=== Data for processing ===

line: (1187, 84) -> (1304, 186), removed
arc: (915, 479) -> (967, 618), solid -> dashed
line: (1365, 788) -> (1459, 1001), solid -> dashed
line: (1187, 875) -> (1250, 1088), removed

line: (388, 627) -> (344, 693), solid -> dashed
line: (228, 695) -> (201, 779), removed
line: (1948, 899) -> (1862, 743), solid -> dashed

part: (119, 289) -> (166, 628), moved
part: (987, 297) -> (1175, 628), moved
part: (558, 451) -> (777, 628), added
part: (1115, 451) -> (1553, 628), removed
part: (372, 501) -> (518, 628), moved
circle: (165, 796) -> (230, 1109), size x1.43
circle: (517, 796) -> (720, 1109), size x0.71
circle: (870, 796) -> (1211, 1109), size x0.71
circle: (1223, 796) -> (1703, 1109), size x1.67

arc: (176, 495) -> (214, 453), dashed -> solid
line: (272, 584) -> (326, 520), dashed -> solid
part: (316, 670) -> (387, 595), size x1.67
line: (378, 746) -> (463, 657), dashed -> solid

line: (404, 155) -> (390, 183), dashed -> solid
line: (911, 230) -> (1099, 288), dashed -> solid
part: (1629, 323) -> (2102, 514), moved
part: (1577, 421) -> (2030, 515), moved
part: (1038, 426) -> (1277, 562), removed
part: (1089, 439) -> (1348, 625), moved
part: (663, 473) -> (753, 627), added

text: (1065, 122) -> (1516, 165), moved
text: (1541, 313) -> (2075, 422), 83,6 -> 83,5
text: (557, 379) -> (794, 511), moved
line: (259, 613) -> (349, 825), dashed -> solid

===

◆ Task directions: Copy each line of the listing that includes "text".

◆ The completed task:
text: (1065, 122) -> (1516, 165), moved
text: (1541, 313) -> (2075, 422), 83,6 -> 83,5
text: (557, 379) -> (794, 511), moved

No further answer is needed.